Stored data
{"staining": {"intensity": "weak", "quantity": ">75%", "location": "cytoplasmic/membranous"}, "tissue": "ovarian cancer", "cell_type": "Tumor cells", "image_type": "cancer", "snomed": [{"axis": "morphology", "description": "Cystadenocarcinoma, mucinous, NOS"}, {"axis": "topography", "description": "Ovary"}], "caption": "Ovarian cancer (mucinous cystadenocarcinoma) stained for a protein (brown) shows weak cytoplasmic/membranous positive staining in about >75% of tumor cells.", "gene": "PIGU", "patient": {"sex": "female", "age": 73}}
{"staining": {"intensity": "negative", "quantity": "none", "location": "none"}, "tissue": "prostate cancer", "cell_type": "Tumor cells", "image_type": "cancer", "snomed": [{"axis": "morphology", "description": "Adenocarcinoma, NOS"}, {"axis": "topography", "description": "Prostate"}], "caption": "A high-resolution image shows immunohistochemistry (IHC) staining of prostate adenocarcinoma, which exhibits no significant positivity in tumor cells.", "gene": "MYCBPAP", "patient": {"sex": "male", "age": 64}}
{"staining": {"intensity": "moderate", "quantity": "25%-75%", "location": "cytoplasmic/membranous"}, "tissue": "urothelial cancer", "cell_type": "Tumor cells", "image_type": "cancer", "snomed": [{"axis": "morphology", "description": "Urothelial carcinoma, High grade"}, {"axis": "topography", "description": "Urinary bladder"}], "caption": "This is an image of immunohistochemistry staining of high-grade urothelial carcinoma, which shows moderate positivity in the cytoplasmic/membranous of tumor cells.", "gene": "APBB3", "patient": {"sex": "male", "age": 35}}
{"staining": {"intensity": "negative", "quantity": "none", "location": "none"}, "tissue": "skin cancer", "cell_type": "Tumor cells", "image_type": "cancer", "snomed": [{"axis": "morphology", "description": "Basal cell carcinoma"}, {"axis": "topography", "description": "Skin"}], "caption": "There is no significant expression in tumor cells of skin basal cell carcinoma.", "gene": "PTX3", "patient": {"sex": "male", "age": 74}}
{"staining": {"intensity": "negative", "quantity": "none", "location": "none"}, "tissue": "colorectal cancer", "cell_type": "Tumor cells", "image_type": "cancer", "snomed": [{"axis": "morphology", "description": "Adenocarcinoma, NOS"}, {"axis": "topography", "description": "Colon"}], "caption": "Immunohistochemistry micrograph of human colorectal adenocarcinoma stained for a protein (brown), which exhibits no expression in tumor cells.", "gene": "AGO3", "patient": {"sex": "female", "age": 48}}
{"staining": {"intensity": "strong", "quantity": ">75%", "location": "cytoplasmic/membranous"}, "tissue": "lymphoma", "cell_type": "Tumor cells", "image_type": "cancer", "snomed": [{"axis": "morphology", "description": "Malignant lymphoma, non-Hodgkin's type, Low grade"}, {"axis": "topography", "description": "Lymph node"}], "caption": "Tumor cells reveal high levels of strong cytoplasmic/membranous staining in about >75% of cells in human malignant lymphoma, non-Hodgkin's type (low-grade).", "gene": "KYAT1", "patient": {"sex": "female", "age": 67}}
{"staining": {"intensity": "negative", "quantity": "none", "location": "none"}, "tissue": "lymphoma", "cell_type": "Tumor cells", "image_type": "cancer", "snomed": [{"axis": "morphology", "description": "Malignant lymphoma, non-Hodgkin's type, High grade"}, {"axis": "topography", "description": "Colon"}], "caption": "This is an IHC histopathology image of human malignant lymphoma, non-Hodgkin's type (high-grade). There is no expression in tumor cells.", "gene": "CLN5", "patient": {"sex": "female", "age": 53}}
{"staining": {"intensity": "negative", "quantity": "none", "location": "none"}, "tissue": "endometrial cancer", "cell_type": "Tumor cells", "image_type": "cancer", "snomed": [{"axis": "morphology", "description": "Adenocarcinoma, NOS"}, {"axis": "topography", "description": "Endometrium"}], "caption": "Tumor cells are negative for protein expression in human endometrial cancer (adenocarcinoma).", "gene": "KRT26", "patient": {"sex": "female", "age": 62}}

DESCRIPTION OF THE TASK: In the entries above, find the line with "micrograph of human" and the line with "non-Hodgkin's type, Low", then restate word for word both of them and every line between, with nothing more.

EXPECTED ANSWER:
{"staining": {"intensity": "negative", "quantity": "none", "location": "none"}, "tissue": "colorectal cancer", "cell_type": "Tumor cells", "image_type": "cancer", "snomed": [{"axis": "morphology", "description": "Adenocarcinoma, NOS"}, {"axis": "topography", "description": "Colon"}], "caption": "Immunohistochemistry micrograph of human colorectal adenocarcinoma stained for a protein (brown), which exhibits no expression in tumor cells.", "gene": "AGO3", "patient": {"sex": "female", "age": 48}}
{"staining": {"intensity": "strong", "quantity": ">75%", "location": "cytoplasmic/membranous"}, "tissue": "lymphoma", "cell_type": "Tumor cells", "image_type": "cancer", "snomed": [{"axis": "morphology", "description": "Malignant lymphoma, non-Hodgkin's type, Low grade"}, {"axis": "topography", "description": "Lymph node"}], "caption": "Tumor cells reveal high levels of strong cytoplasmic/membranous staining in about >75% of cells in human malignant lymphoma, non-Hodgkin's type (low-grade).", "gene": "KYAT1", "patient": {"sex": "female", "age": 67}}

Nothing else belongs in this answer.